[Passage to read — start]

By Yasmine Saleh, ZAWYA

Governments across the Arab world have been spending money on consultants to set up incubators and other tools to help those with business ideas create new firms and scale them, as more private sector jobs will be needed to provide employment for a young and fast-growing population.

But how successful are these, and what are conditions like for those brave souls who take a plunge and quit their jobs to start their own businesses? Are there enough opportunities, how hard is the journey and which track should the Arab entrepreneurs take to achieve their goals? And what happens if they fail?

Over the past three months, Zawya has conducted a series of interviews with many stakeholders in the Arab entrepreneurship space to gauge their views on the opportunities and the challenges that they face.

The Data

There are two major annual reports into the funding for start-ups in the Arab region carried out by Dubai-based research and funding platforms. One, carried out by Arabnet in collaboration with Dubai’s Mohammed Bin  Rashid Establishment for SME Development (Dubai SME), looks at the investments in the digital space across 11 countries in the Arab world.

The second, by Magnitt, a Dubai-based start-up platform that provides entrepreneurship research and data, looks at funding from angel to growth capital stages in 16 Arab countries.

  • According to the Arabnet/Dubai SME report, the number of active investors in the market increased by a compound annual rate of 31 percent between 2012 and 2017, from 51 in 2012 to 195 last year. It said around 40 new funds were created between 2015 and 2016 and around 30 new funds between last year and May 2018. Of these 30 new funding institutions, around one third are based in the UAE, while one quarter are based in Lebanon.
  • A majority of the investors are based in four Arab countries: The UAE hosts 32 percent, Saudi Arabia 17 percent, Lebanon 13 percent and Egypt 10 percent.
  • The investor community is almost equally spread between early stage funders such as angel investors, seed funders and incubator programmes, and later-stage venture capital, growth capital and corporate investors.

[Passage to read — finish]

**Instructions:**
**a)** In the article on Arab start-up funding, how many active investors did the Arabnet/Dubai SME report count in 2012?
**b)** List the countries that the article on Arab start-up funding names as hosting a majority of the investors, with the share given for each.
The data after this point has no connection to the article.

[Source data — start]

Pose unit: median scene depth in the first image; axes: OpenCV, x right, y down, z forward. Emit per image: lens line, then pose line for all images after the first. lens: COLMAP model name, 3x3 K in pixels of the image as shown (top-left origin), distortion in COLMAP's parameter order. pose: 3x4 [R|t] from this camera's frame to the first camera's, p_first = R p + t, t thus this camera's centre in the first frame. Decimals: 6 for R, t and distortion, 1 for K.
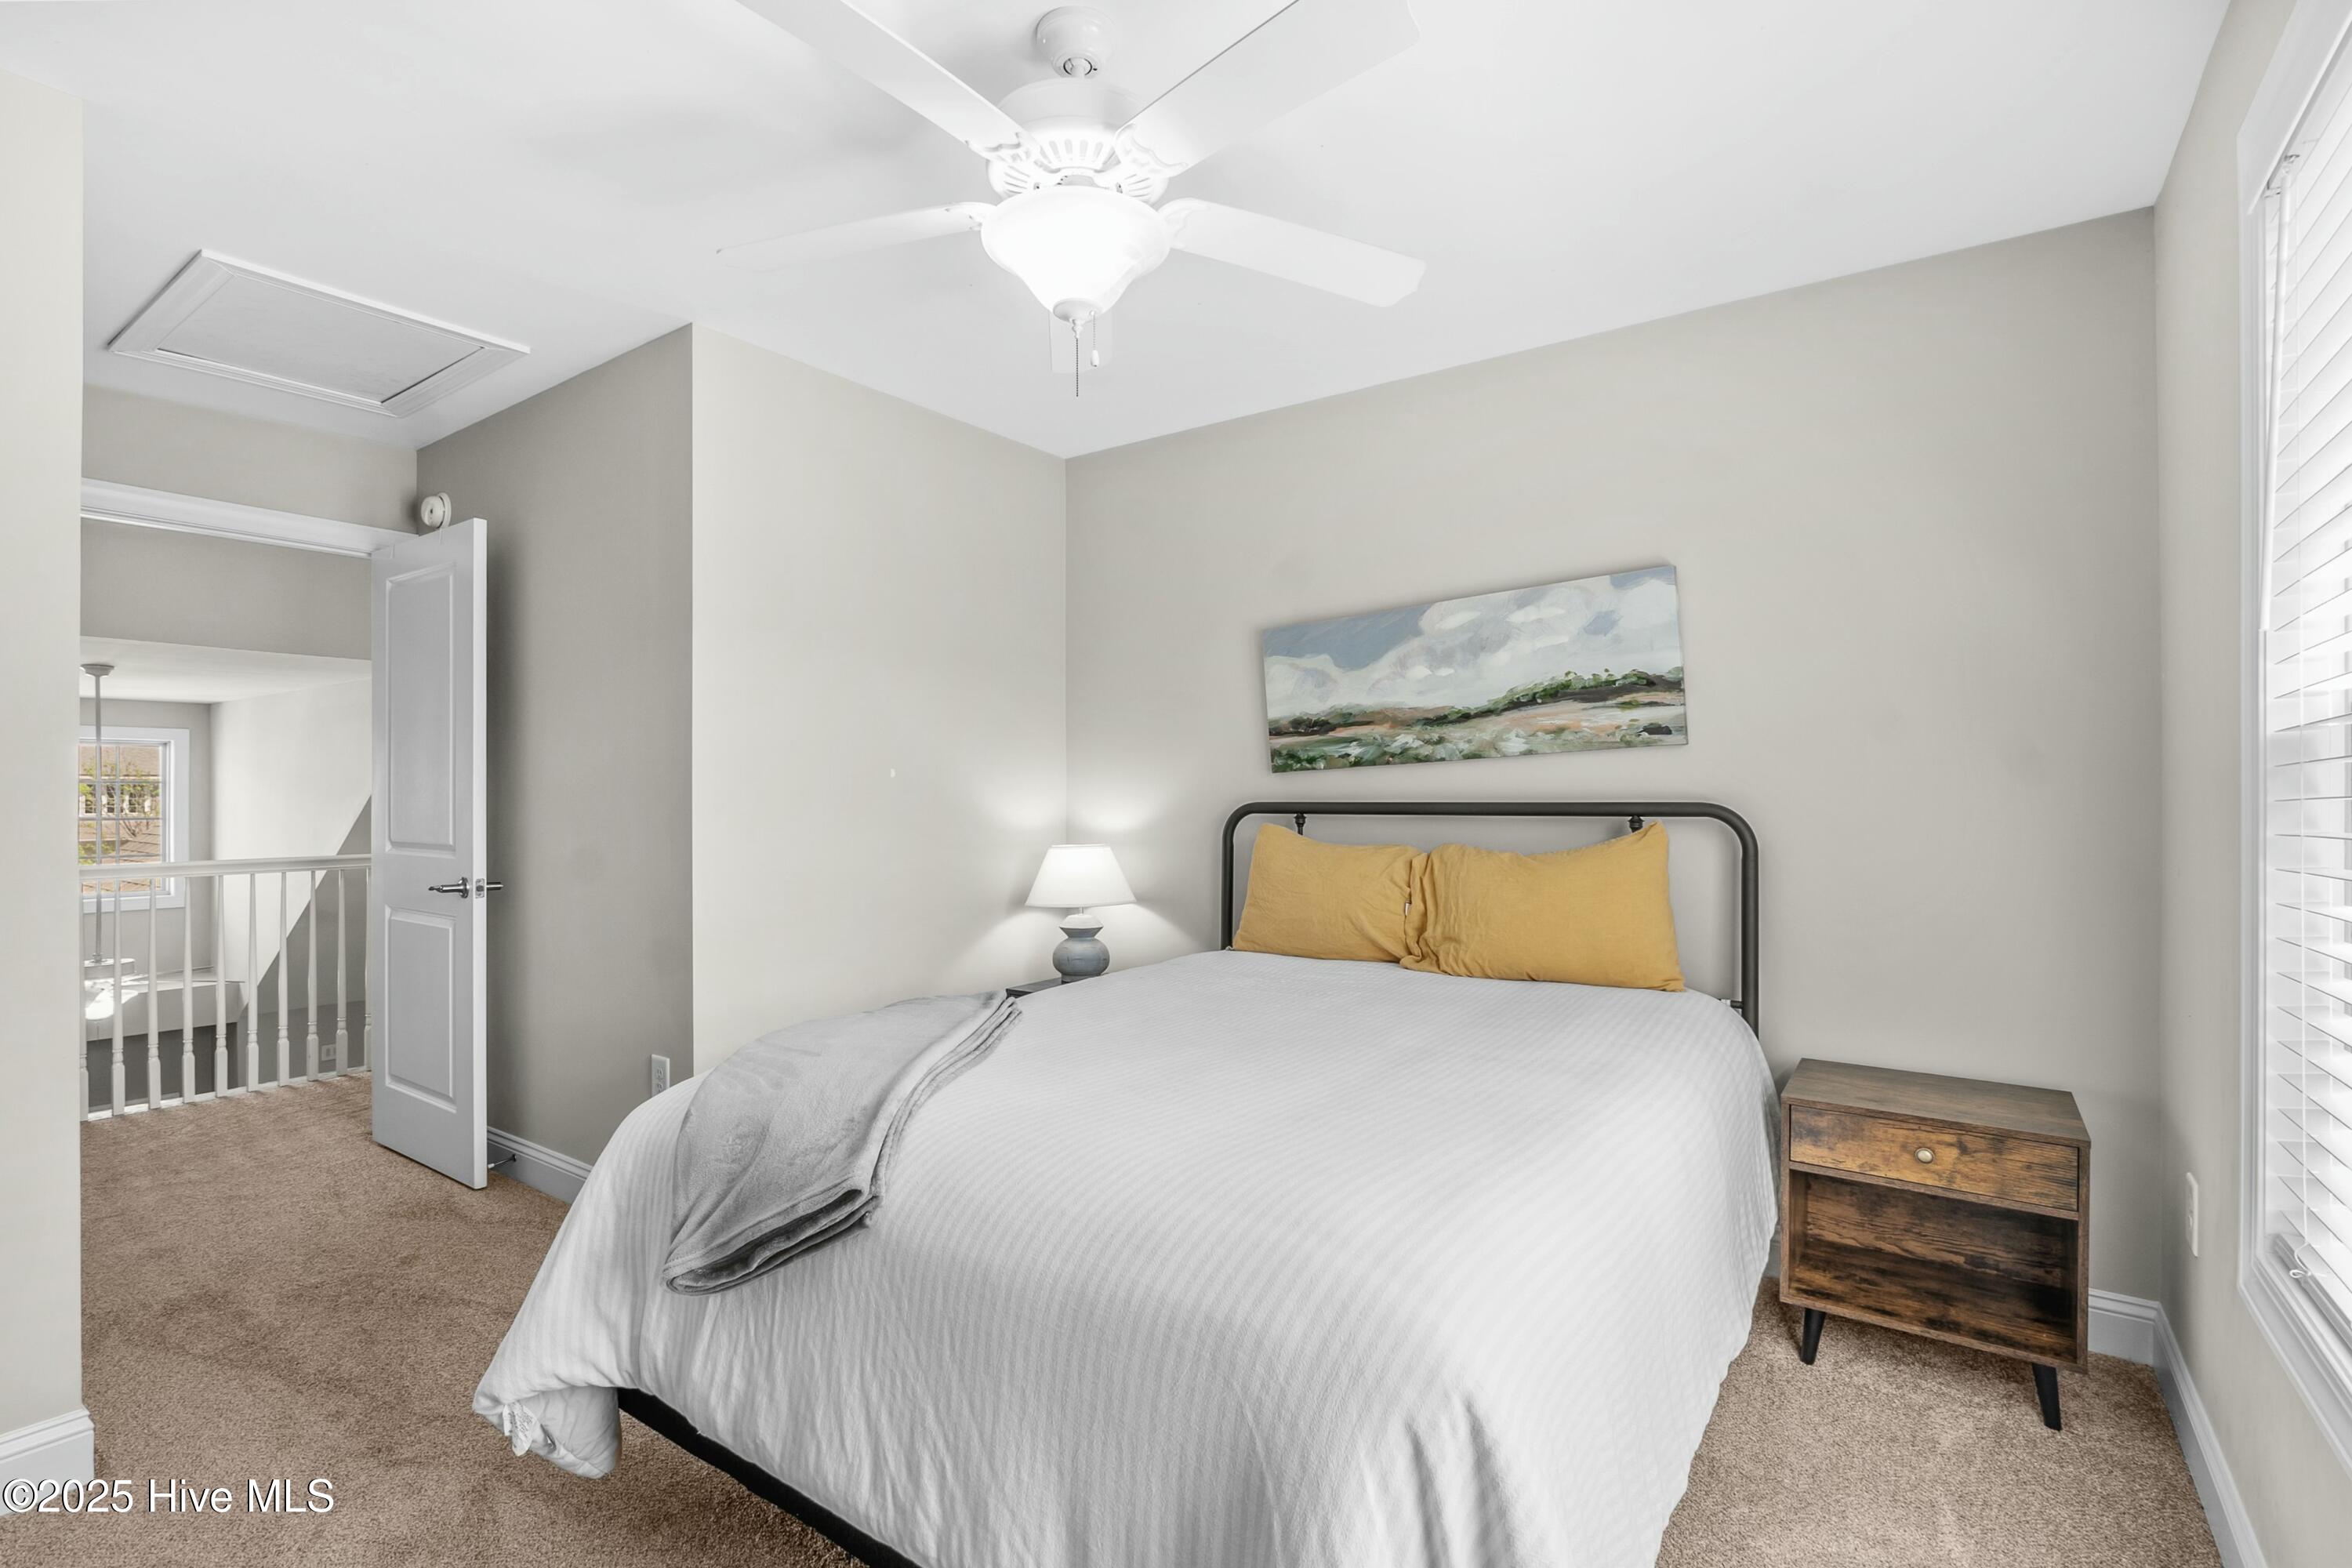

[Source data — finish]

**Solutions below:**
**a)** 51

**b)**
- The UAE: 32 percent
- Saudi Arabia: 17 percent
- Lebanon: 13 percent
- Egypt: 10 percent